Case studyForecasting / Time series / Evaluation

Climate CO2 Forecasting ML

Atmospheric CO2 forecasting needs leakage-safe time-series evaluation rather than a visually impressive model trained on future information.

GitHub

CO2 Forecast Lab dashboard showing model comparison and atmospheric trend.

Project type: Data and ML
Core stack: Python, pandas, statsmodels
Delivery: Case study

Case Study

The problem, implementation decisions, measured evidence, and next improvements.

Overview

An end-to-end forecasting and anomaly-analysis system with reproducible data preparation, model comparison, API serving, and dashboard evidence.

Problem

The weekly Mauna Loa CO2 series contains missing values, long-term trend, and strong annual seasonality. A credible project must compare simple and complex models on the same chronological holdout.

Solution

Built a reproducible pipeline for validation, monthly resampling, chronological splits, feature engineering, baseline/statistical/scikit-learn/PyTorch training, shared metrics, residual analysis, anomaly signals, FastAPI inference, and a React dashboard.

Outcome

Exponential Smoothing and SARIMA clearly outperformed the more complex machine-learning models.
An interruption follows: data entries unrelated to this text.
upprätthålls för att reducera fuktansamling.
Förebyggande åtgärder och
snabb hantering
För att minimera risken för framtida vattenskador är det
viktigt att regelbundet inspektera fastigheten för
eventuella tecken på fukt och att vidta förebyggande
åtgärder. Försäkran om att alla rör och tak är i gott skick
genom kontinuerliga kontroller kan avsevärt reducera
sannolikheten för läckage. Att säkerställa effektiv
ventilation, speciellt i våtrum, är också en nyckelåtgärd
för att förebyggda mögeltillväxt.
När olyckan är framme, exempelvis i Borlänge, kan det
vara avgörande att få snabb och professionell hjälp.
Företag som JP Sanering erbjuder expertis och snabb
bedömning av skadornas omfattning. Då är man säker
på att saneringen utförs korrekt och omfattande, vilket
The project reports that result directly and keeps anomaly detection framed as exploratory rather than verified climate-event detection.

What It Proves

Time-series methodology, leakage prevention, honest model evaluation, statistical forecasting, PyTorch experimentation, FastAPI, React, and reproducibility.

Key Features

Chronological train, validation, and test splits prevent future leakage.
All models share the same rolling one-step evaluation and residual analysis.
Generated artifacts feed both the FastAPI service and React dashboard.

Architecture

01
statsmodels CO2 dataset
02
Validation and resampling
03
Chronological split
04
Forecasting models
05
Shared evaluation
06
Anomaly analysis
07
API and dashboard

Tech Stack

Python
pandas
statsmodels
scikit-learn
PyTorch
FastAPI
React
Recharts
Docker

Challenges & Trade-offs

2,284 weekly rows become 526 monthly observations after resampling and interpolation.
Exponential Smoothing achieved MAE 0.237 and RMSE 0.298 on rolling one-step evaluation.
The two-epoch LSTM debug run underperformed, demonstrating that complexity is not automatically better.

Future Improvements

Run a fully tuned LSTM experiment separately from the fast debug pipeline.
Add probabilistic forecast intervals and backtesting windows.
Deploy the API and dashboard together for a public interactive demo.

Repository README, generated metrics, and public GitHub presentation reviewed June 13, 2026.